函数将模块分而治之,变量使模块间藕断丝连。
1.2 模块化思维导图
下图根据题目梳理。还是使用思维导图。
1.3 模块解析
1.3.1 KEY模块
还是控制按一次处理一次。老朋友了我们就不多说了,题目限制了按键消抖和单次处理,所以我们要加上消抖,前几届没限制,我都没加。
还有阈值和led选择的限制条件。
具体实现看源码
if(keys[i] == 0){
if(keys_state[i] == key_released){ //按键开始按下,进入消抖状态
keys_state[i] = key_reduction;
key_redu_tim = HAL_GetTick();
}
else if(keys_state[i] == key_reduction){ //消抖完成,按键按下
if(HAL_GetTick()-key_redu_tim >= 20){
keys_state[i] = key_pressed;
}
}
else if(keys_state[i] == key_pressed){ //按键按下之后,下一次进入之后进入等待状态,保证按一次执行一次
keys_state[i] = key_wait_released;
}
}
else{
if(keys_state[i] == key_wait_released || keys_state[i] == key_pressed){ //这里条件成立,表明按键释放,但是还得消抖
key_redu_tim = HAL_GetTick();
keys_state[i] = key_reduction;
}
else if(keys_state[i] == key_reduction){ //消抖完之后才是释放
if(HAL_GetTick()-key_redu_tim >= 20){
keys_state[i] = key_released;
}
}
//else keys_state[i] = key_released; //可加可不加
}
1.3.2 LED模块
ld1:AUTO亮,MANU灭;
ld2:数据界面亮,参数界面灭。
解决办法,设置一个标志位代表ld1~ld8,改变对应位的的值,再将标志位写入ODR寄存器中来控制led的亮灭。
具体实现看源码
1.3.3 LCD模块
lcd显示两个界面,注意首次切换的时候得清屏。
根据B1界面1和界面2切换;
状态0:Data;
状态1:Para;
具体实现看源码
1.3.4 TIM模块
TIM2产生0.05s时基。PSC:1699,ARR:4999;
TIM3通道1,产生100HzPWM。PSC:169,ARR:9999;
TIM17通道1,产生200HzPWM。PSC:169,ARR:4999;
PSC和ARR计算公式(计算周期就是频率的倒数):
void HAL_TIM_PWM_PulseFinishedCallback(TIM_HandleTypeDef *htim)
{
if(htim == &htim3){
if(auto_manu_conv == 1){
TIM3->CCR1 = manu_pa6_pwm;
}else if(auto_manu_conv == 0) TIM3->CCR1 = (uint32_t)adc_smp_vtg/3.3*10000;
}
if(htim == &htim17){
if(auto_manu_conv == 1)
{
TIM17->CCR1 = manu_pa7_pwm;
}else if(auto_manu_conv == 0) TIM17->CCR1 = (uint32_t)adc_smp_vtg/3.3*5000;
}
}
用来开启周期开启adc采集。lcd和led不需要while轮询,其实key也可以放在这里,以0.05s的间隔执行一次。

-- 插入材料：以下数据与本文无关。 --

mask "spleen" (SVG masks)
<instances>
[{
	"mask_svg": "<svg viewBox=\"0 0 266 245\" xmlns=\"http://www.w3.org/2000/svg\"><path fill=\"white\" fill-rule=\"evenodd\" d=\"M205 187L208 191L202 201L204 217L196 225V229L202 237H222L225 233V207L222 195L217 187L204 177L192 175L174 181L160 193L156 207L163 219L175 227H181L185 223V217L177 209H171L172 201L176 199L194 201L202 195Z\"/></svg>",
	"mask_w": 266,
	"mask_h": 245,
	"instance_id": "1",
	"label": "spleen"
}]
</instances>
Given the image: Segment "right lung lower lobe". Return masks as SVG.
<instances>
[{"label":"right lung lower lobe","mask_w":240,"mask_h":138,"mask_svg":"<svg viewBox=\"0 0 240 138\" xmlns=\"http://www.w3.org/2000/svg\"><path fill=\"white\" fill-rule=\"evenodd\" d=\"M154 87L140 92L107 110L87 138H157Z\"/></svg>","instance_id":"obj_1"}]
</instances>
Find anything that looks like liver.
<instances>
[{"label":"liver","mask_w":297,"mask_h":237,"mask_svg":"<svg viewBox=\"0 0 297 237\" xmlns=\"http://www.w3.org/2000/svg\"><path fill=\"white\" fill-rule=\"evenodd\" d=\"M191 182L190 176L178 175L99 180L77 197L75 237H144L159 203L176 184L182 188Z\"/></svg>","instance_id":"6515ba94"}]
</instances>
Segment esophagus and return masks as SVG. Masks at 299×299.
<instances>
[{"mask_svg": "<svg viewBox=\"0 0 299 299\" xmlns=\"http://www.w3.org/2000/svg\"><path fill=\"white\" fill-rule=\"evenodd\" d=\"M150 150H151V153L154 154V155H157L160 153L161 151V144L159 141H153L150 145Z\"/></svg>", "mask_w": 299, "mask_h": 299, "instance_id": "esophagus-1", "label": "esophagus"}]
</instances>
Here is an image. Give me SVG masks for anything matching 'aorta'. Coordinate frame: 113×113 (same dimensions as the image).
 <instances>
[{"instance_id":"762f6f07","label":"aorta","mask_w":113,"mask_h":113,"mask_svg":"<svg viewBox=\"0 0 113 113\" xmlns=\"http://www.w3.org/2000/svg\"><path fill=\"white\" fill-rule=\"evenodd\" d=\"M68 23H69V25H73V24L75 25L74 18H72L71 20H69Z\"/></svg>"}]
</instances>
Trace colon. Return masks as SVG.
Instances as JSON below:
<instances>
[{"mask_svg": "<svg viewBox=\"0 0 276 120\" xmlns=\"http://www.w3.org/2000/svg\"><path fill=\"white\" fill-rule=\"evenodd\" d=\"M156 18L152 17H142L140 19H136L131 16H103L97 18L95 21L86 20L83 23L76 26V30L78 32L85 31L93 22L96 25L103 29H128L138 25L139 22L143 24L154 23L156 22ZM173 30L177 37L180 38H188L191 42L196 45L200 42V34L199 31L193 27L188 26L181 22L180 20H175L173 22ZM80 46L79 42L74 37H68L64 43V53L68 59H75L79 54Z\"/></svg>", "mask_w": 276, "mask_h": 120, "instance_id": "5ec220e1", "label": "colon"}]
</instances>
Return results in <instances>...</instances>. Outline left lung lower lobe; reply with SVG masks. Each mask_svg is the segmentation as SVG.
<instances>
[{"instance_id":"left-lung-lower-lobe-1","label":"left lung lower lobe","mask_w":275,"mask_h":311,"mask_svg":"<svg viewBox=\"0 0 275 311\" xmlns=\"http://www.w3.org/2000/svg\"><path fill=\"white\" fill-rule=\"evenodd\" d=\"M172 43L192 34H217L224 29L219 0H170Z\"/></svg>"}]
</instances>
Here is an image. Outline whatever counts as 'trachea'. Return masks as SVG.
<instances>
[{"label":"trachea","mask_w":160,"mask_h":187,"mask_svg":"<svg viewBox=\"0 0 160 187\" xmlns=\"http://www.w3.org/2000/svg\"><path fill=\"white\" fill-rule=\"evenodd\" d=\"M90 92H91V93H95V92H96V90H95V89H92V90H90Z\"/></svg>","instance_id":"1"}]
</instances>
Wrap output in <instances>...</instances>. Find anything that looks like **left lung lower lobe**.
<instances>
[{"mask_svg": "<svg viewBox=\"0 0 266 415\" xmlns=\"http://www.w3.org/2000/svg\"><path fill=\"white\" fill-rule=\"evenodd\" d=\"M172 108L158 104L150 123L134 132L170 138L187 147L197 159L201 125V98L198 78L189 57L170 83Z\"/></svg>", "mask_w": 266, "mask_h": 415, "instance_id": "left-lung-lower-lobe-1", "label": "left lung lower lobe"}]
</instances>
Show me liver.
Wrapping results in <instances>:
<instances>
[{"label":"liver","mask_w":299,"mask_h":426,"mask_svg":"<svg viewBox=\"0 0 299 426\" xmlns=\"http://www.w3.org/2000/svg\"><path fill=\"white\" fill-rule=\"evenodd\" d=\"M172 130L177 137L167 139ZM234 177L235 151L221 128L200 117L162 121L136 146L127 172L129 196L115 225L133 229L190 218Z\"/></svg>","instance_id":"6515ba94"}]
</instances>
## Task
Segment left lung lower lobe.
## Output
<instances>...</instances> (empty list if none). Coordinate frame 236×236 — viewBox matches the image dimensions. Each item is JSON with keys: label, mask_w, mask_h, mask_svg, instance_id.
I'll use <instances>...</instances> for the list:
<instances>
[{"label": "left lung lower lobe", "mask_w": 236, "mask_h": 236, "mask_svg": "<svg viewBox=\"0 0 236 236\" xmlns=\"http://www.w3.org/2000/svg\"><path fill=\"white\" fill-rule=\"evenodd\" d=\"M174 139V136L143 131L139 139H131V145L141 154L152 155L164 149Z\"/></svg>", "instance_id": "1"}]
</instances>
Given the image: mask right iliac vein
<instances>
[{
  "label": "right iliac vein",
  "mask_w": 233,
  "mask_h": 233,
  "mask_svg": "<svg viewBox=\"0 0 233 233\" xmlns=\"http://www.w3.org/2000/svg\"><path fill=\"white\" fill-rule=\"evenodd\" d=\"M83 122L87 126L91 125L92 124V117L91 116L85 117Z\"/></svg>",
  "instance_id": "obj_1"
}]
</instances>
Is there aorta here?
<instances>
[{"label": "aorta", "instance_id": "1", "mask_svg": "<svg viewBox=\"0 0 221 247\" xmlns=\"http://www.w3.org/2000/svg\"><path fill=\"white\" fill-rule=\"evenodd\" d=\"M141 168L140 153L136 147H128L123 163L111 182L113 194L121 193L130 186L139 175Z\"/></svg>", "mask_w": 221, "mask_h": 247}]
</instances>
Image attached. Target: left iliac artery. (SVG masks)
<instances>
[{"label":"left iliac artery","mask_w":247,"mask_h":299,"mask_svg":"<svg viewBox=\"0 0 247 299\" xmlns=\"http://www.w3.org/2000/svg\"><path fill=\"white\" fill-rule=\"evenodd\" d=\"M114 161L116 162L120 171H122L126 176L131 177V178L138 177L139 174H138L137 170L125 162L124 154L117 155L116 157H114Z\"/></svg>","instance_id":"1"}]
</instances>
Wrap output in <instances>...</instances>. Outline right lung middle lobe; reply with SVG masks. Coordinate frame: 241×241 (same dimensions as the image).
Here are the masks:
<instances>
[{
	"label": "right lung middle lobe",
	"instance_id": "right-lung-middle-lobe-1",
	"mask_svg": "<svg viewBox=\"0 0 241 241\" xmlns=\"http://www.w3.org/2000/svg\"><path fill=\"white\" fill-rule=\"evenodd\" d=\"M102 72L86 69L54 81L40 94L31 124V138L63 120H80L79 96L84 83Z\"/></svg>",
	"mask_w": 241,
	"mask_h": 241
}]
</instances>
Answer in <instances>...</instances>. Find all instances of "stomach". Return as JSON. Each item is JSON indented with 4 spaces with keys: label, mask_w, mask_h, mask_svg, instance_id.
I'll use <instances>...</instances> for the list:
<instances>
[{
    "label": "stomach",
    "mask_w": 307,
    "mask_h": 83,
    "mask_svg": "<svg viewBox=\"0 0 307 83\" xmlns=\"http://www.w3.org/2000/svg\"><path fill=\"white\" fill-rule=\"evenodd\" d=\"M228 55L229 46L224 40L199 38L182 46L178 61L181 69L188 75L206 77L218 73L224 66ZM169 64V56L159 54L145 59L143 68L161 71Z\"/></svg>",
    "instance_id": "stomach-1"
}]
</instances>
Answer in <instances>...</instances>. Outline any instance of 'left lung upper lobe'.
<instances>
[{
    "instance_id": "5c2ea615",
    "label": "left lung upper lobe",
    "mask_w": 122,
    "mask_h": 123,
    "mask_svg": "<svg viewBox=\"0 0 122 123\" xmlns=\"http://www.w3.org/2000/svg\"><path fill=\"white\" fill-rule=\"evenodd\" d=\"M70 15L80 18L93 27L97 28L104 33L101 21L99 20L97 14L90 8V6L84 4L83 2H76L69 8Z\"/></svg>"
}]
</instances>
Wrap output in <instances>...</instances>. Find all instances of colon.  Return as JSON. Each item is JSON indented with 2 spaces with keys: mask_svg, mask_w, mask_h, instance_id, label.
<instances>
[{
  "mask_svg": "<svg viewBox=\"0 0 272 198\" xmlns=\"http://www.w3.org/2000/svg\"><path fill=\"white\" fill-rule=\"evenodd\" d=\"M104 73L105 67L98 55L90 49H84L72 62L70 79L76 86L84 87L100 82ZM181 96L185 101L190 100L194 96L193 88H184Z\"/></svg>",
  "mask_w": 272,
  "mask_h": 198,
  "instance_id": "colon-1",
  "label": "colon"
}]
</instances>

void HAL_TIM_PeriodElapsedCallback(TIM_HandleTypeDef *htim)
{
HAL_ADC_Start_IT(&hadc2);
lcd_process();
led_process();
}
1.3.5 ADC模块
单通道,0.05s采集一次。
void HAL_ADC_ConvCpltCallback(ADC_HandleTypeDef *hadc)
{
adc_smp_vtg = HAL_ADC_GetValue(hadc)*3.3/4096;
}
2.源码
我所有的实现都在main.c文件中。
/* USER CODE BEGIN Header */
/**
******************************************************************************
* @file : main.c
* @brief : Main program body
******************************************************************************
* @attention
*
* Copyright (c) 2025 STMicroelectronics.
* All rights reserved.
*
* This software is licensed under terms that can be found in the LICENSE file
* in the root directory of this software component.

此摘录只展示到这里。